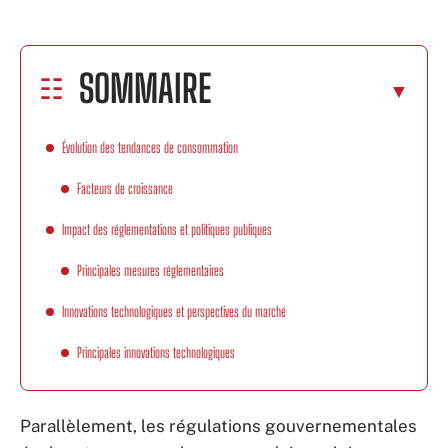
SOMMAIRE
Évolution des tendances de consommation
Facteurs de croissance
Impact des réglementations et politiques publiques
Principales mesures réglementaires
Innovations technologiques et perspectives du marché
Principales innovations technologiques
Parallèlement, les régulations gouvernementales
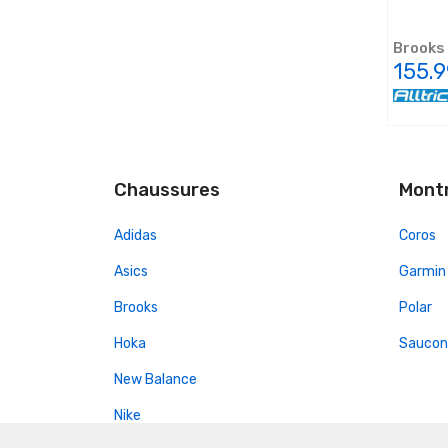
Brooks 
155.9
Chaussures
Mont
Adidas
Coros
Asics
Garmin
Brooks
Polar
Hoka
Saucon
New Balance
Nike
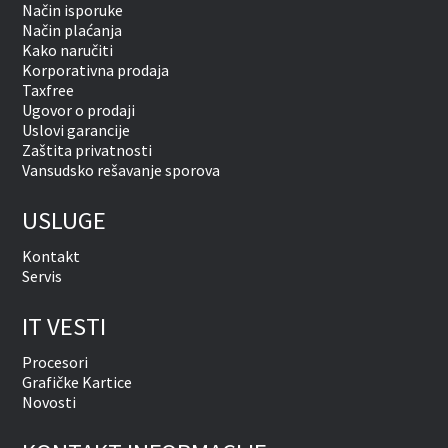
Način isporuke
Način plaćanja
Kako naručiti
Korporativna prodaja
Taxfree
Ugovor o prodaji
Uslovi garancije
Zaštita privatnosti
Vansudsko rešavanje sporova
USLUGE
Kontakt
Servis
IT VESTI
Procesori
Grafičke Kartice
Novosti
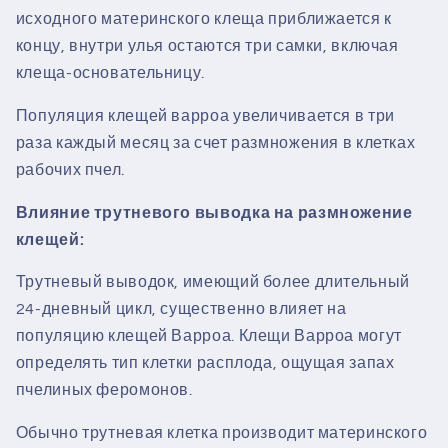
исходного материнского клеща приближается к
концу, внутри улья остаются три самки, включая
клеща-основательницу.
Популяция клещей варроа увеличивается в три
раза каждый месяц за счет размножения в клетках
рабочих пчел.
Влияние трутневого выводка на размножение
клещей:
Трутневый выводок, имеющий более длительный
24-дневный цикл, существенно влияет на
популяцию клещей Варроа.
Клещи Варроа могут
определять тип клетки расплода, ощущая запах
пчелиных феромонов.
Обычно трутневая клетка производит материнского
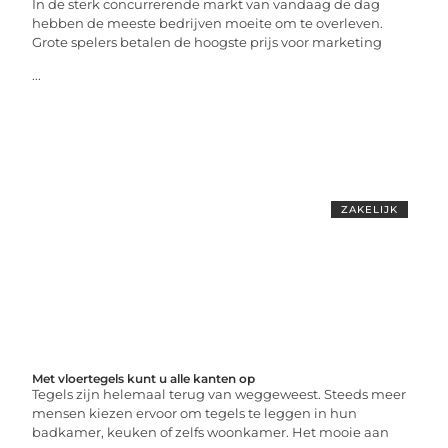
In de sterk concurrerende markt van vandaag de dag
hebben de meeste bedrijven moeite om te overleven.
Grote spelers betalen de hoogste prijs voor marketing
...
ZAKELIJK
Met vloertegels kunt u alle kanten op
Tegels zijn helemaal terug van weggeweest. Steeds meer
mensen kiezen ervoor om tegels te leggen in hun
badkamer, keuken of zelfs woonkamer. Het mooie aan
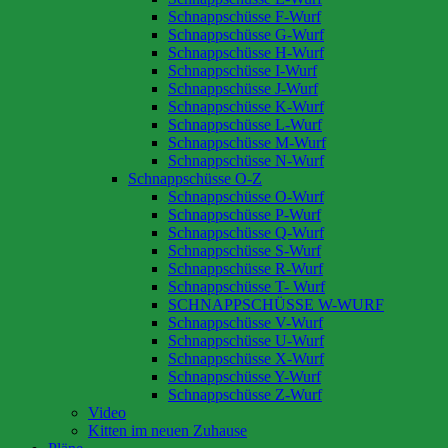
Schnappschüsse F-Wurf
Schnappschüsse G-Wurf
Schnappschüsse H-Wurf
Schnappschüsse I-Wurf
Schnappschüsse J-Wurf
Schnappschüsse K-Wurf
Schnappschüsse L-Wurf
Schnappschüsse M-Wurf
Schnappschüsse N-Wurf
Schnappschüsse O-Z
Schnappschüsse O-Wurf
Schnappschüsse P-Wurf
Schnappschüsse Q-Wurf
Schnappschüsse S-Wurf
Schnappschüsse R-Wurf
Schnappschüsse T- Wurf
SCHNAPPSCHÜSSE W-WURF
Schnappschüsse V-Wurf
Schnappschüsse U-Wurf
Schnappschüsse X-Wurf
Schnappschüsse Y-Wurf
Schnappschüsse Z-Wurf
Video
Kitten im neuen Zuhause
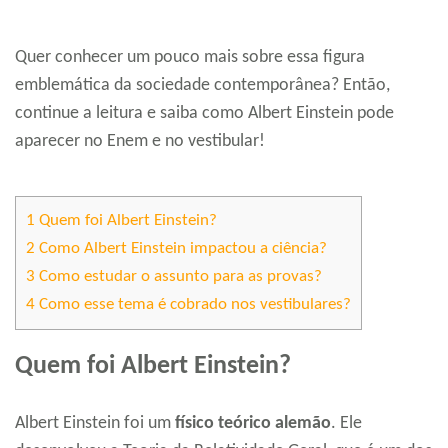
Quer conhecer um pouco mais sobre essa figura
emblemática da sociedade contemporânea? Então,
continue a leitura e saiba como Albert Einstein pode
aparecer no Enem e no vestibular!
1
Quem foi Albert Einstein?
2
Como Albert Einstein impactou a ciência?
3
Como estudar o assunto para as provas?
4
Como esse tema é cobrado nos vestibulares?
Quem foi Albert Einstein?
Albert Einstein foi um
físico teórico alemão
. Ele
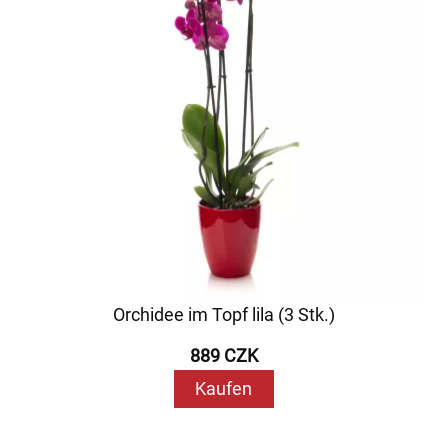
Orchidee im Topf lila (3 Stk.)
889 CZK
Kaufen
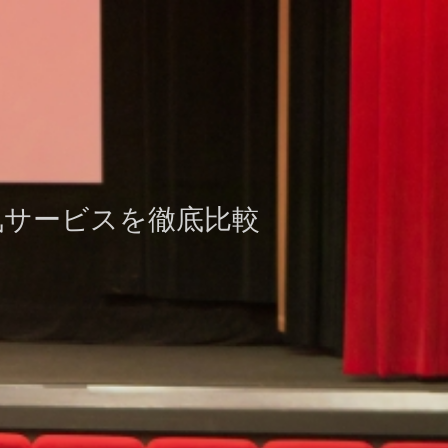
気サービスを徹底比較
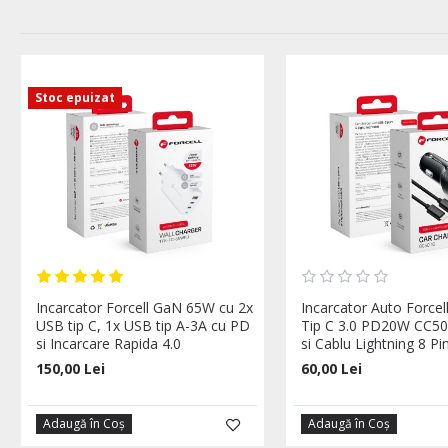
Stoc epuizat
Incarcator Forcell GaN 65W cu 2x
Incarcator Auto Forcel
USB tip C, 1x USB tip A-3A cu PD
Tip C 3.0 PD20W CC50
si Incarcare Rapida 4.0
si Cablu Lightning 8 P
150,00 Lei
60,00 Lei
Adaugă în Coş
Adaugă în Coş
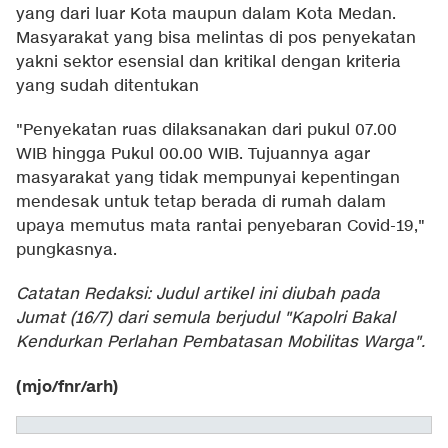
yang dari luar Kota maupun dalam Kota Medan.
Masyarakat yang bisa melintas di pos penyekatan
yakni sektor esensial dan kritikal dengan kriteria
yang sudah ditentukan
"Penyekatan ruas dilaksanakan dari pukul 07.00
WIB hingga Pukul 00.00 WIB. Tujuannya agar
masyarakat yang tidak mempunyai kepentingan
mendesak untuk tetap berada di rumah dalam
upaya memutus mata rantai penyebaran Covid-19,"
pungkasnya.
Catatan Redaksi: Judul artikel ini diubah pada
Jumat (16/7) dari semula berjudul "Kapolri Bakal
Kendurkan Perlahan Pembatasan Mobilitas Warga".
(mjo/fnr/arh)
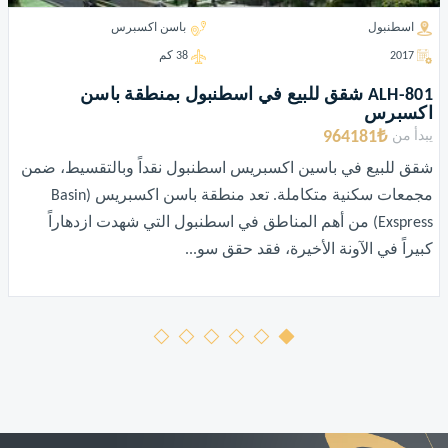
اسطنبول
باسن اكسبرس
2017
38 كم
ALH-801 شقق للبيع في اسطنبول بمنطقة باسن
اكسبرس
964181₺
يبدأ من
شقق للبيع في باسين اكسبريس اسطنبول نقداً وبالتقسيط، ضمن
مجمعات سكنية متكاملة. تعد منطقة باسن اكسبريس (Basin
Exspress) من أهم المناطق في اسطنبول التي شهدت ازدهاراً
كبيراً في الآونة الأخيرة، فقد حقق سو...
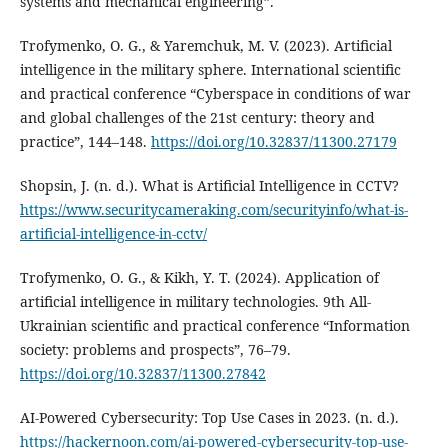
systems and mechanical engineering”.
Trofymenko, O. G., & Yaremchuk, M. V. (2023). Artificial
intelligence in the military sphere. International scientific
and practical conference “Cyberspace in conditions of war
and global challenges of the 21st century: theory and
practice”, 144–148.
https://doi.org/10.32837/11300.27179
Shopsin, J. (n. d.). What is Artificial Intelligence in CCTV?
https://www.securitycameraking.com/securityinfo/what-is-
artificial-intelligence-in-cctv/
Trofymenko, O. G., & Kikh, Y. T. (2024). Application of
artificial intelligence in military technologies. 9th All-
Ukrainian scientific and practical conference “Information
society: problems and prospects”, 76–79.
https://doi.org/10.32837/11300.27842
AI-Powered Cybersecurity: Top Use Cases in 2023. (n. d.).
https://hackernoon.com/ai-powered-cybersecurity-top-use-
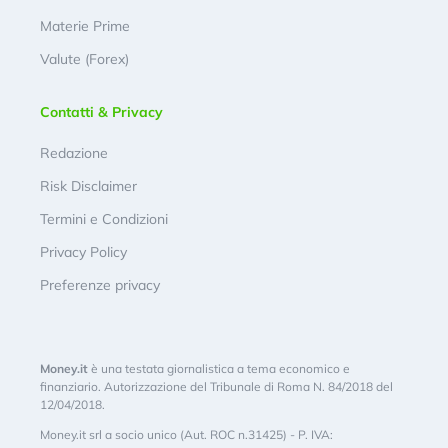
Materie Prime
Valute (Forex)
Contatti & Privacy
Redazione
Risk Disclaimer
Termini e Condizioni
Privacy Policy
Preferenze privacy
Money.it
è una testata giornalistica a tema economico e
finanziario. Autorizzazione del Tribunale di Roma N. 84/2018 del
12/04/2018.
Money.it srl a socio unico (Aut. ROC n.31425) - P. IVA:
···
TASK OBJECTIVE: Each line above that carries the string "Trofymenko" has to be returned.

SOLUTION FOR THIS PROBLEM:
Trofymenko, O. G., & Yaremchuk, M. V. (2023). Artificial
Trofymenko, O. G., & Kikh, Y. T. (2024). Application of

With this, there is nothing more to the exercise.